[Start Document]
# Vario  BF 20 mill DC motor to 3 phase motor conversion



## kadora (Oct 14, 2017)

Hello friends.
Maybe somebody finds this thread interesting.
So I have bought this mill brand new 2.5 years ago.
Before 3 weeks during milling process I heard loud bang in the electronic
box and my dear mill machine was death.
I have found electronic board burned and interrupted DC motor winding.
Some owners of this mill claim on internet forums that 
they burned 3 motors what I consider as too expensive 
so i have decided to go for SIEMENS 450 W 3 phase brushless motor.
Conversion was really easy to do //4 new holes to the motor hub,
and motor shaft diameter cut from 12 mm to 10 mm for first
gear wheel // .
I decided for speed controller VIBO E550 standard with 1 phase input 230 V and detachable key board // very practical thing  //.
This controller offers a lot of parameters to set up but for me is important
only soft start/stop function and torque adjustment plus internal cooling fan.
Controller has in built 24V DC source that can be connected  to the orginal RPM meter.
All hardware is accommodate in plastic box HAMMOND RL 6685
Pictures show more.


----------



## deeferdog (Oct 14, 2017)

Very nice conversion. Regards, Peter


----------



## Wizard69 (Oct 15, 2017)

Nice!    Most of the mainline Chinese motors are known to be crap, barely capable of running at rated levels.   Many users have the same issues with imported machines here in the USA.
[End Document]
[Start Information shown]
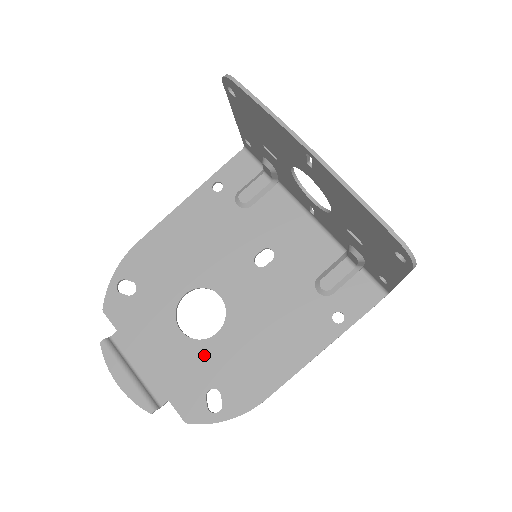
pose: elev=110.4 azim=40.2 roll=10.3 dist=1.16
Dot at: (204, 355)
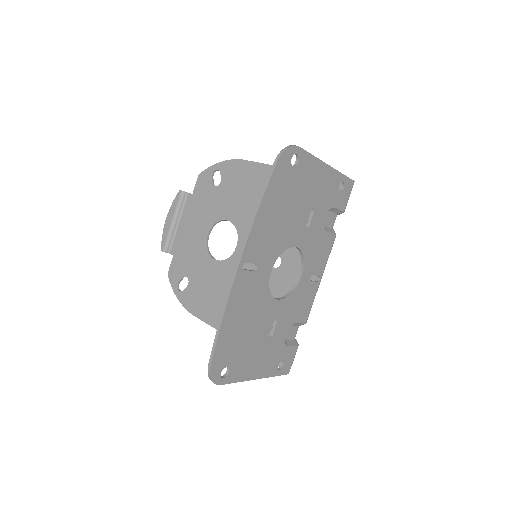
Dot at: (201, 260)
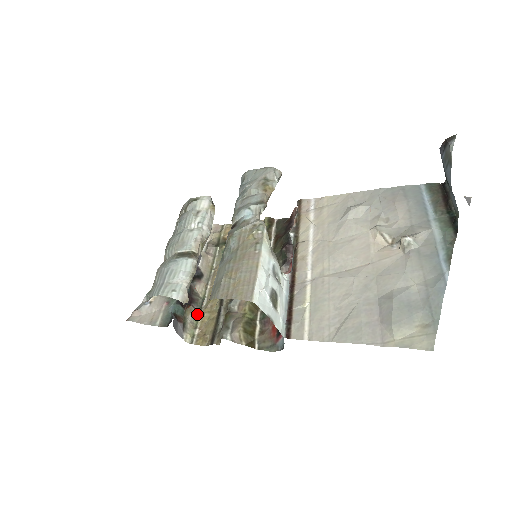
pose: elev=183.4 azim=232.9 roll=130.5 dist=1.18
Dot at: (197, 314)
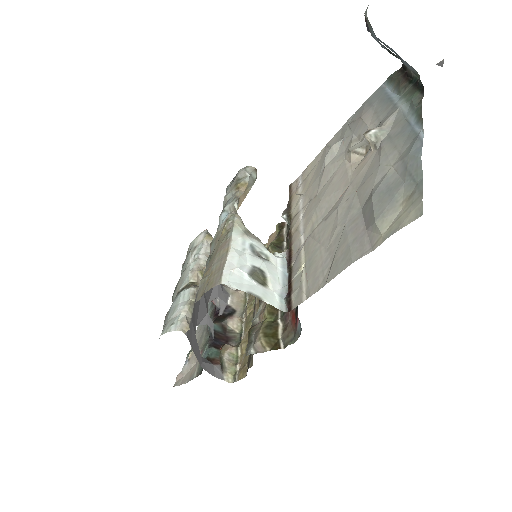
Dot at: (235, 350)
[End Information shown]
[Start Information shown]
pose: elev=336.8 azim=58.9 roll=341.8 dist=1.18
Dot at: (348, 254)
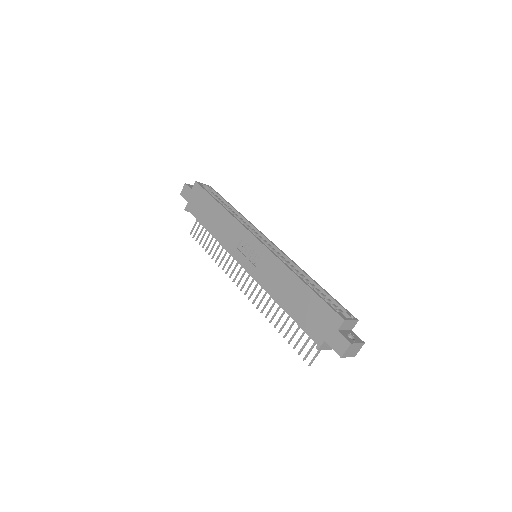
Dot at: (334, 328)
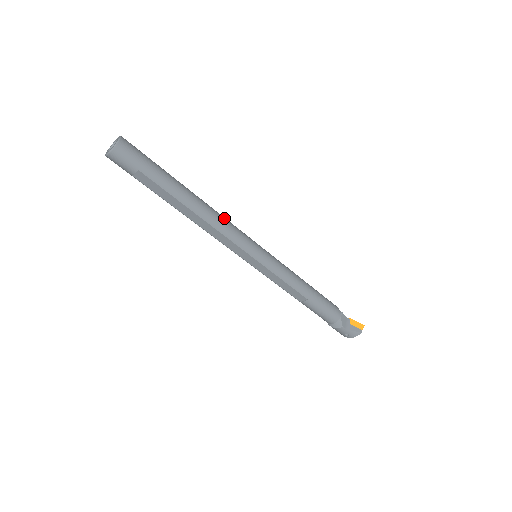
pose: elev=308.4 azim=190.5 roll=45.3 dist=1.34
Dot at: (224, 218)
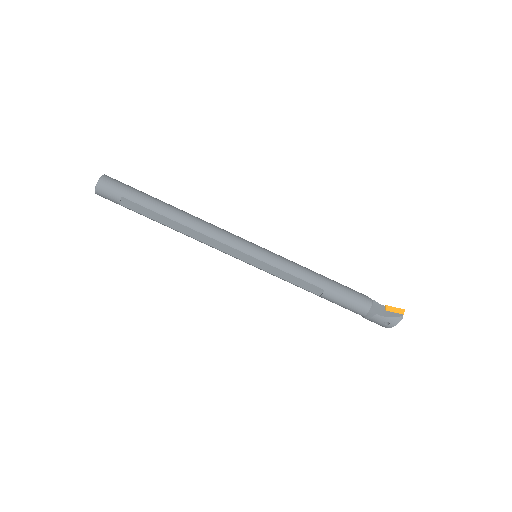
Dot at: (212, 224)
[End Information shown]
**Tasks for this exercise**
#1 Translate into German this sentence from the mill conversion thread above: "Many users have the same issues with imported machines here in the USA."
#2 In the mill conversion thread, which functions of the speed controller does the original poster call important?

**Expected responses**
#1 Viele Benutzer haben hier in den USA dieselben Probleme mit importierten Maschinen.

#2
- Soft start/stop function
- Torque adjustment
- Internal cooling fan